EEOC on the Lookout for Tech-Fueled Employment Bias

The Equal Opportunity Commission unveiled a new strategic plan Tuesday that will include more scrutiny of potential tech-related employment discrimination in the use of AI and other algorithmic technologies in human resources operations.

The Equal Opportunity Commission unveiled a new strategic plan Tuesday that will include more scrutiny of potential tech-related employment discrimination in the use of AI and other algorithmic technologies in human resources operations. claudenakagawa/ Getty Images

The employment rights enforcement agency announced plans to crack down violations of anti-discrimination rules stemming from the use of AI and algorithmic decision-making software.

The federal agency responsible for enforcing employment discrimination rules plans to sharpen its focus on algorithmic and other tech-related employment discrimination. 

The new strategic enforcement plan released by the U.S. Equal Opportunity Commission on Tuesday covers priorities for fiscal years 2023-2027, and is open for comment through Feb. 9, 2023.

The document states that the agency "will focus on employment decisions, practices or policies in which covered entities' use of technology contributes to discrimination based on a protected characteristic," including the use of artificial intelligence, automated recruiting and technology tools that make selections in the job-searching process as well as automated performance management software.  

The EEOC has had its eye on software-based human resources management for more than a year. In October 2022, agency head Charlotte Burrows announced an effort to make sure that companies that sell and use AI- and algorithmic-based hiring tools do so in compliance with existing federal rules.

"Artificial intelligence and algorithmic decision-making tools have great potential to improve our lives, including in the area of employment," said Burrows in 2021. "At the same time, the EEOC is keenly aware that these tools may mask and perpetuate bias or create new discriminatory barriers to jobs. We must work to ensure that these new technologies do not become a high-tech pathway to discrimination."

In May 2022, EEOC released guidance that examined in detail how software vendors and employers can use human resources software without violating the Americans With Disabilities Act. 
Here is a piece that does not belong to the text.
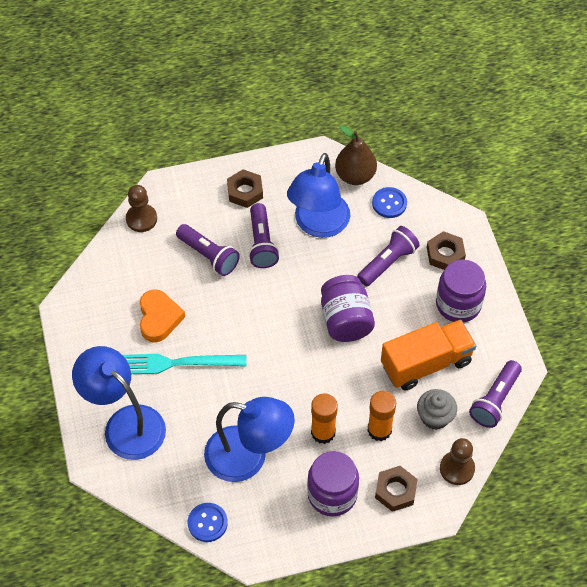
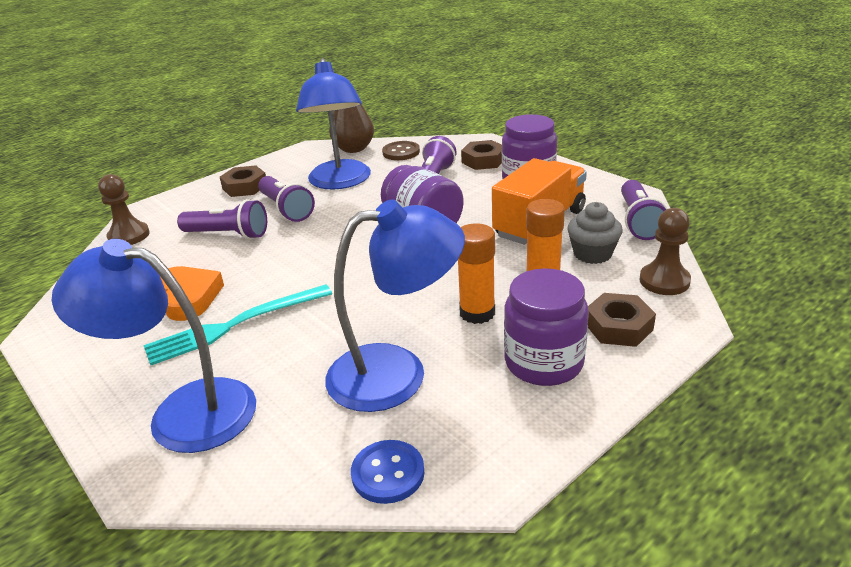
camera: 25 degrees left, 25 degrees down
(389, 203) = (401, 152): blue button -> brown button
The Department of Justice is also looking at ADA compliance issues that emerge when automation technologies are used in human resources decision-making. 

"We are sounding an alarm regarding the dangers tied to blind reliance on AI and other technologies that we are seeing increasingly used by employers," Kristen Clarke, assistant attorney general for civil rights at DOJ, said last May

EEOC commissioners will vote on a final enforcement plan after the end of the comment period.